Japan’s Prime Minister Shinzo Abe has decided to go ahead with an increase in consumption taxes from 5% to 8% in April 2014, with a further increase to 10% planned for later. Will this be the first step to reducing the very high level of government debt in Japan (in net or gross terms, the highest in the developed world), or will it derail the recovery? In many ways the answer depends on whether you like your macro state of the art, or more antique.
Consider the antique first. Raising the consumption tax takes real purchasing power out of Japanese consumers’ pockets. It is a straightforward fiscal contraction, on a very large scale: the last thing you need when we only have the first signs of a recovery. Now in theory this fiscal contraction could be offset by monetary expansion, but can monetary expansion really be strong enough to offset a fiscal contraction of that size? Some macro antiques were always rather suspicious about the potency of monetary relative to fiscal policy anyway, but in a liquidity trap those suspicions become certainties. Even if the central bank does succeed in reducing real interest rates by raising inflation, is that going to be more powerful than the cut in real incomes that this higher inflation brings?
So why might modern macro be less pessimistic about the impact of the consumption tax increase? For one thing it might be more optimistic about the potency of monetary policy, particularly in an open economy.
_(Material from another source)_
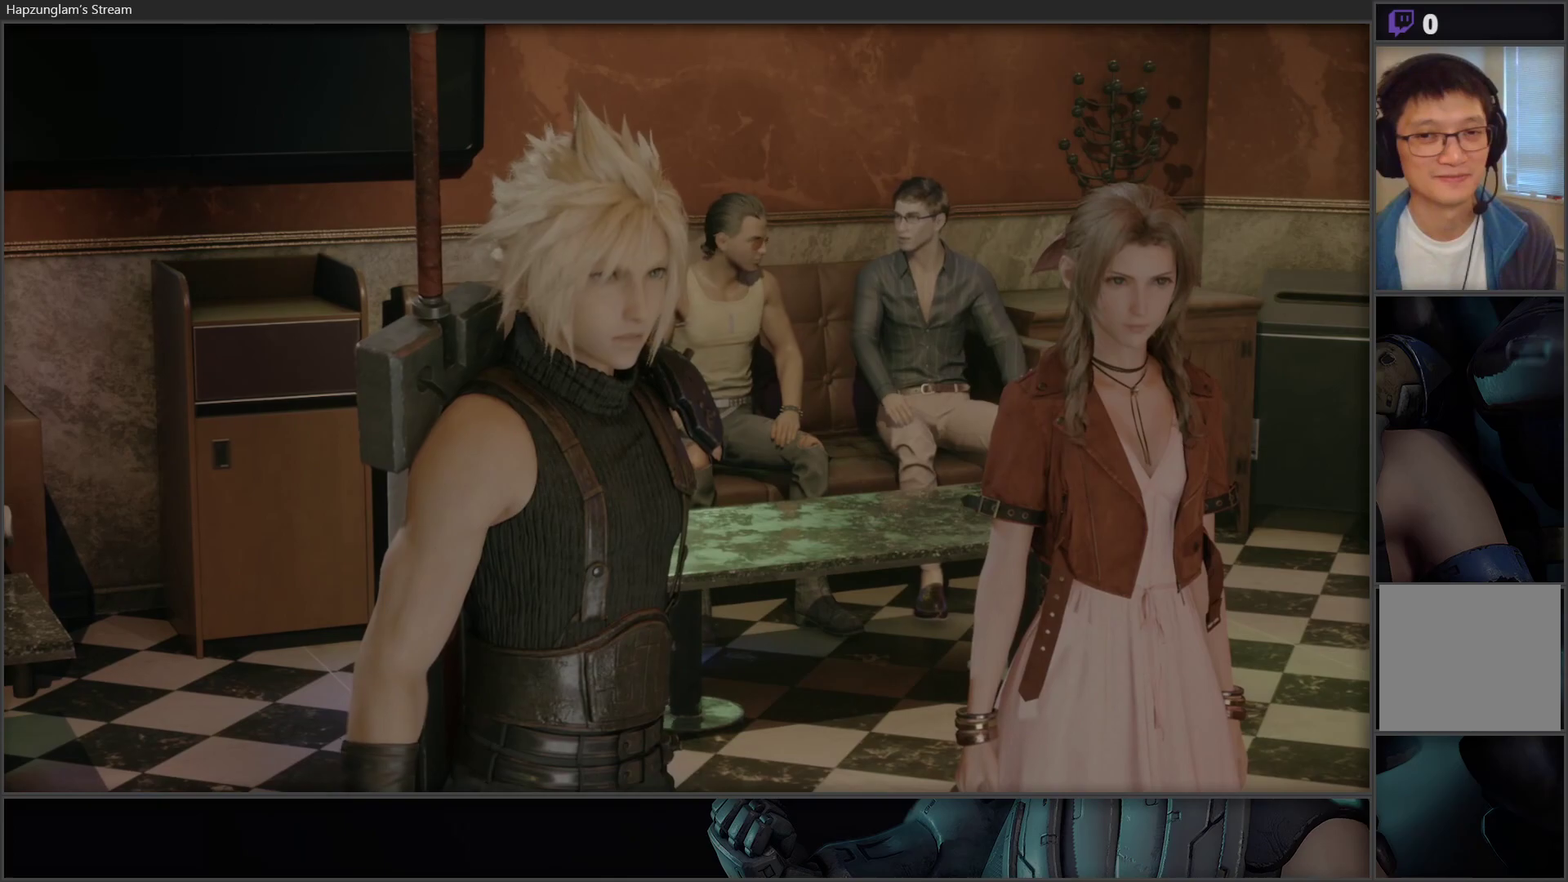
{"buttons": [], "left_stick": "down", "right_stick": "center", "events": [[450, "left_stick", "down"]]}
If the central bank is really committed to bringing about a recovery come what may then it may be prepared to see inflation go well above 2%. But I would suggest the more important difference lies with the fiscal impact of the tax increase. Modern macro could bring two arguments to the table.
The first is Ricardian Equivalence. The consumption tax increase has been planned for some time, so consumers will have already factored in its impact into their consumption decisions. Even if they had wondered if the tax increase might be postponed, some taxes will have to rise at some point. So if all the Prime Minister has done is confirm that tax increases are going to come sooner rather than later, the logic behind Ricardian Equivalence will mean that the impact on consumer spending will be second order.
The second involves the incentive effect of higher sales taxes, which I discussed recently. If monetary policy does not try and offset the impact that higher sales taxes will have on inflation, then anticipation of the tax could lead consumers to bring forward some consumption. What this really involves is fiscal policy mimicking monetary policy. Or to put it another way, if you were doubtful that monetary policy through Quantitative Easing could raise inflation, here is a surer way to achieve the same thing.
The common theme here is the importance that modern macro places on expectations of a fairly rational kind. Yet even if you are happy to go along with this, there is an important proviso that does not get emphasised enough. How did consumers know that the budget deficit would be reduced by raising taxes rather than cutting spending? If they had expected the deficit to be reduced by lower government spending, they will not have expected a fall in their post-tax real income. For these consumers the Prime Minister’s announcement will come as a surprise, and they will reduce their consumption as a result.
This argument is completely consistent with consumers being rational and forward looking, as I emphasise here. All the behavioural assumptions required for Ricardian Equivalence can still be there. What Ricardian Equivalence implicitly does is hold the path of future government spending fixed, but that is an artificial assumption which cannot be true in practice, if only because of political uncertainty. (The argument applies more generally to the small amount of modelling that has attempted to demonstrate ‘expansionary austerity’.)
So we can summarise as follows. If consumption remains on average unperturbed by the sales tax increase (perhaps showing a positive spike before April 2014 which is only partially offset by falls thereafter), then modern macro can pat itself on the back. On the other hand if consumption does take a significant hit, modern macro has an escape clause. Let us hope it does not need it.